Discoid lupus is an autoimmune disorder that occurs when the body’s immune system attacks itself. Discoid lupus, in particular, affects the skin of dogs. It usually starts around the nose, but can spread to other parts of the body.


There is no direct cause for lupus, and it is thought to be passed down genetically. However, it is also possible for it to be triggered by an infection or exposure to certain environmental conditions.
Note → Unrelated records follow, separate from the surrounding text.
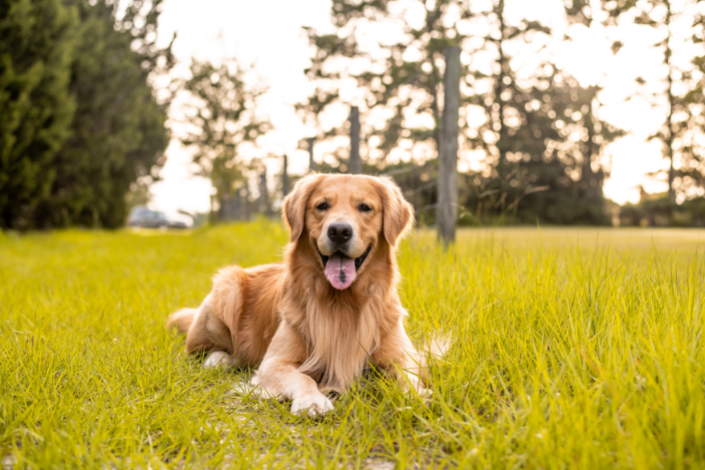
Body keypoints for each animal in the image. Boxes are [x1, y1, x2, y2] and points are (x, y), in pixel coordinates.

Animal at [170, 173, 432, 414]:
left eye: (365, 207)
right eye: (322, 206)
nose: (339, 231)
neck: (342, 302)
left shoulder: (403, 357)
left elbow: (409, 377)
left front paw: (416, 397)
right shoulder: (274, 362)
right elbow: (302, 377)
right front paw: (312, 400)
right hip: (228, 286)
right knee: (201, 350)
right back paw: (219, 360)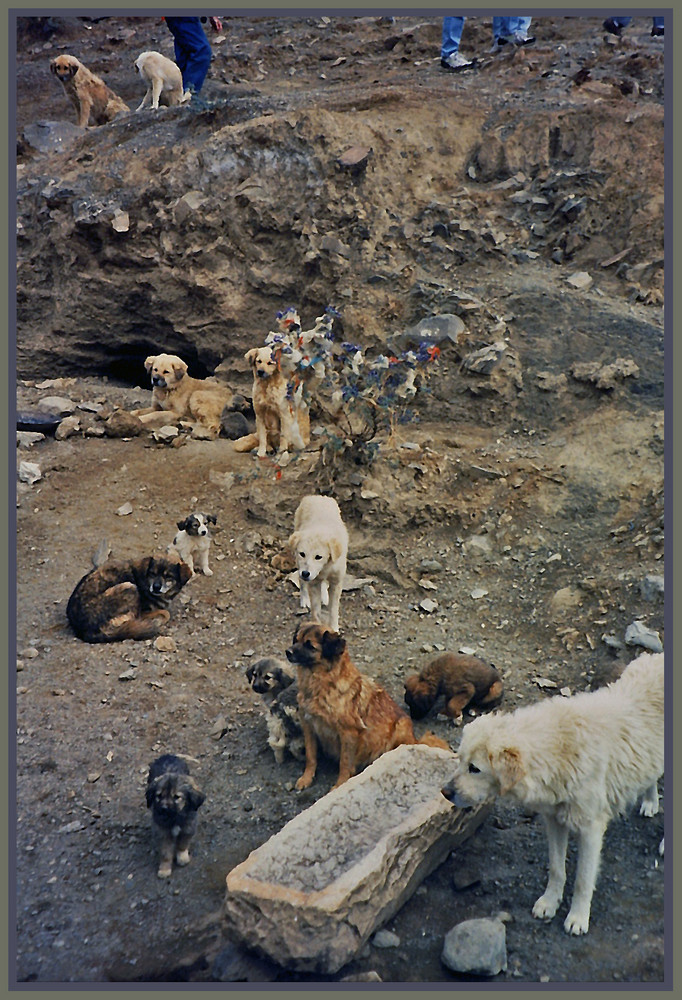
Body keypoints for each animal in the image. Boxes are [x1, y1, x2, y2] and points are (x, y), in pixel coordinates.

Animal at [145, 752, 205, 880]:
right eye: (159, 796)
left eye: (177, 797)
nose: (163, 808)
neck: (174, 818)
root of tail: (168, 755)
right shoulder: (163, 833)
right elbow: (166, 853)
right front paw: (164, 869)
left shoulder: (188, 828)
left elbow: (183, 844)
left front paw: (182, 857)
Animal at [284, 616, 448, 788]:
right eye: (296, 640)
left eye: (310, 645)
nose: (287, 652)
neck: (319, 685)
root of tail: (416, 740)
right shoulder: (308, 725)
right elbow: (310, 755)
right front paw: (306, 778)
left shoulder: (348, 732)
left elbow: (345, 763)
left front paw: (340, 785)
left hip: (401, 726)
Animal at [288, 494, 348, 628]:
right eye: (302, 554)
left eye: (318, 557)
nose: (306, 573)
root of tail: (316, 496)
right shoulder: (313, 583)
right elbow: (316, 611)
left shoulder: (336, 582)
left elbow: (333, 610)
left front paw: (334, 628)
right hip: (298, 563)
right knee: (302, 582)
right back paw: (304, 599)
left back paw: (324, 596)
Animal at [440, 652, 660, 932]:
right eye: (459, 760)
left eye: (474, 768)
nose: (445, 792)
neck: (559, 749)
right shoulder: (554, 820)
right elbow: (556, 868)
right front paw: (549, 902)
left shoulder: (591, 829)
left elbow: (583, 879)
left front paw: (577, 917)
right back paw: (650, 801)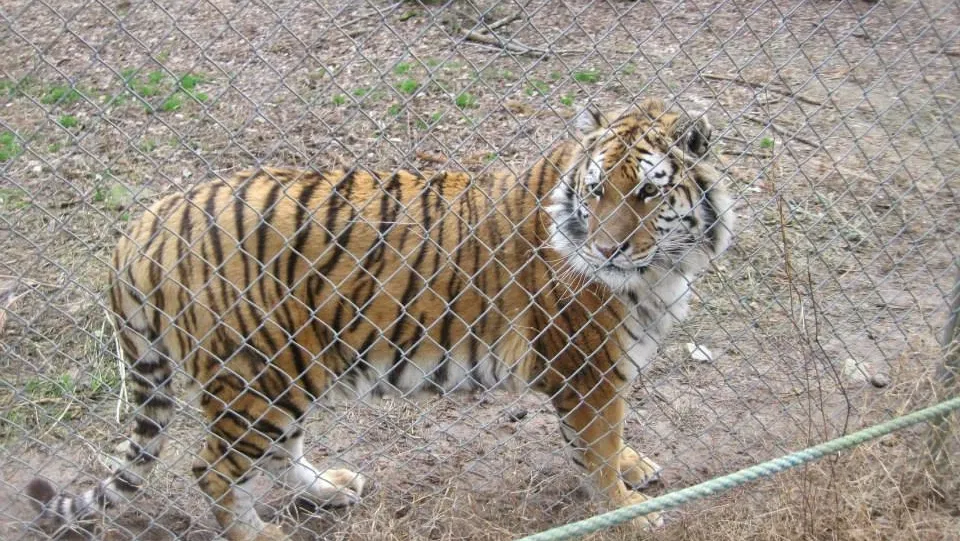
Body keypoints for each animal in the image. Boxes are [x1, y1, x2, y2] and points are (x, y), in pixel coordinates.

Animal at [25, 97, 733, 540]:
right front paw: (631, 513)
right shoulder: (586, 372)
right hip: (258, 375)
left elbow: (610, 443)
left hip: (287, 370)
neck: (664, 266)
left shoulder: (605, 373)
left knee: (274, 454)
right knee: (213, 469)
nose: (607, 250)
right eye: (597, 189)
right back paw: (265, 535)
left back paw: (332, 488)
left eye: (647, 192)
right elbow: (598, 450)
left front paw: (635, 469)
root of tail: (143, 222)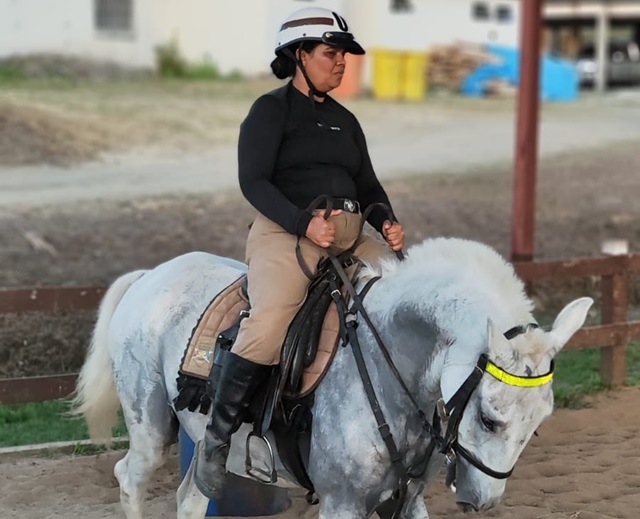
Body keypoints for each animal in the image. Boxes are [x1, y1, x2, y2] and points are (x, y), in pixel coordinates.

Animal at [72, 238, 592, 516]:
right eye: (487, 418)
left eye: (538, 425)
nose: (482, 501)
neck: (387, 366)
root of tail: (150, 276)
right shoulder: (342, 504)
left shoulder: (405, 501)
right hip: (150, 429)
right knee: (129, 478)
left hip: (204, 448)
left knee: (190, 496)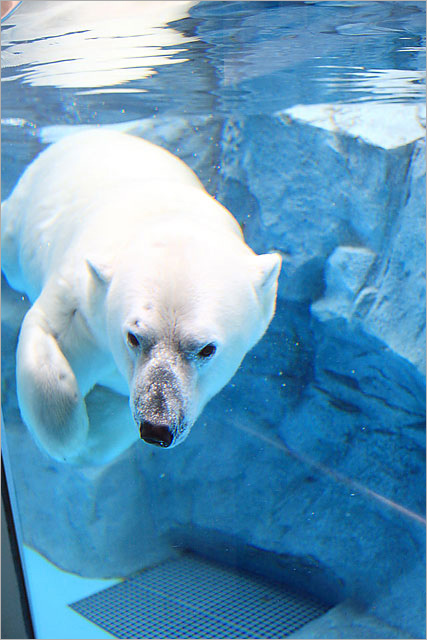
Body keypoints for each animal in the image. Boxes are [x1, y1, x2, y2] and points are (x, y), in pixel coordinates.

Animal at [3, 130, 282, 462]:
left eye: (207, 349)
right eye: (133, 337)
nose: (156, 427)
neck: (168, 214)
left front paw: (92, 441)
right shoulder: (83, 301)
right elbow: (48, 335)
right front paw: (71, 439)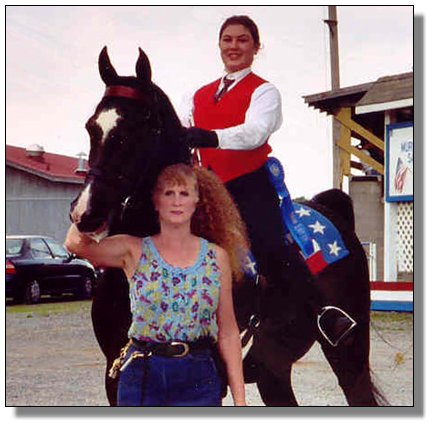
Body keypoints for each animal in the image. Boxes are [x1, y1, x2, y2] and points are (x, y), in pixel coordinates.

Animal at [70, 46, 388, 406]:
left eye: (141, 126)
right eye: (92, 127)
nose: (87, 212)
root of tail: (332, 211)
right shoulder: (116, 373)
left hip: (348, 355)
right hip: (273, 369)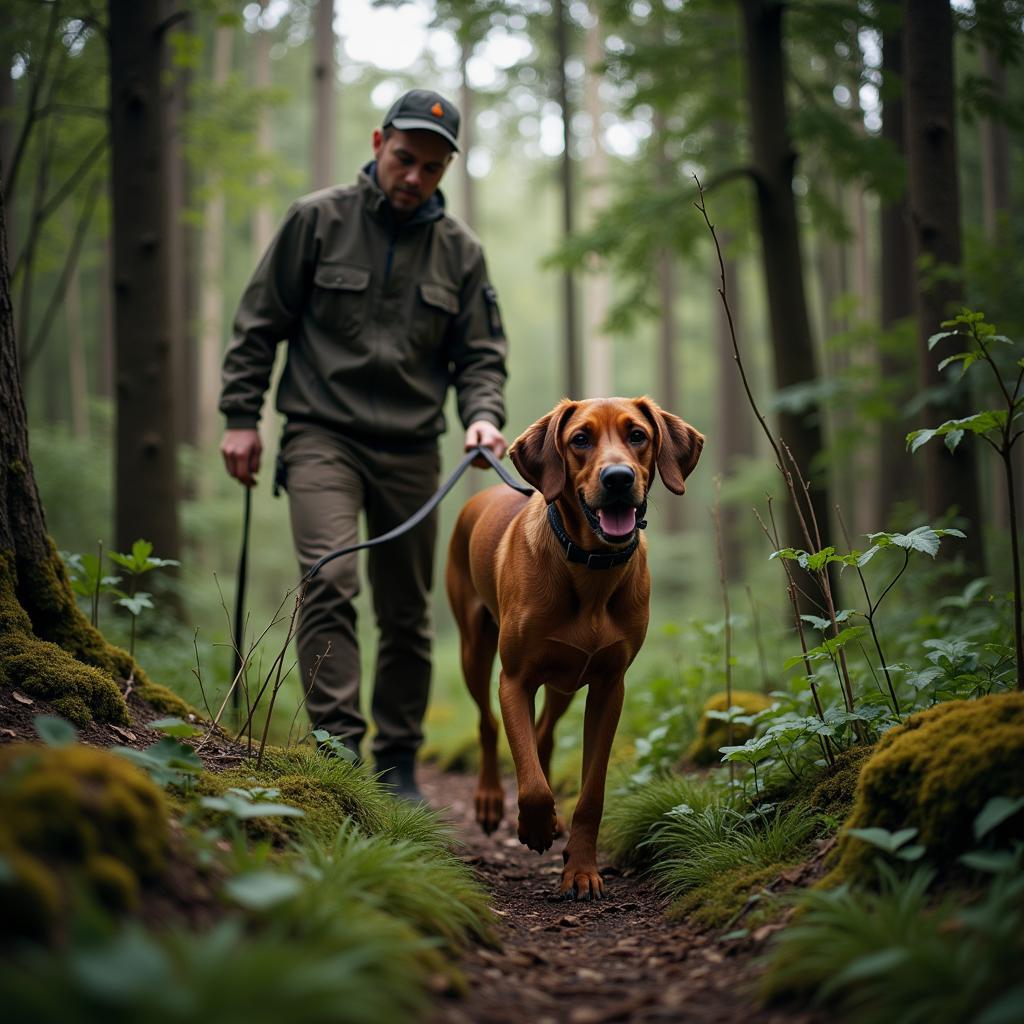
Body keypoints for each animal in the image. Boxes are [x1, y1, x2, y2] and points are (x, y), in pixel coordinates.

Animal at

The symptoms of Lupus in dogs are:

  • Loss of hair
  • Dry skin
  • Crusty skin
  • Scabbing
  • Skin lesions


Discoid lupus is often treated using topical steroid creams. After it has been applied, many owners place muzzles on their dogs to prevent them from licking it off.

Final Thoughts

It’s important to watch out for signs of skin conditions. If your dog experiences any of the symptoms we have mentioned above, you should take them to a vet immediately.

Many skin conditions are easy to treat – but only if you have an accurate diagnosis. Once your vet has uncovered the problem, your pet can hopefully get back to having healthy skin again.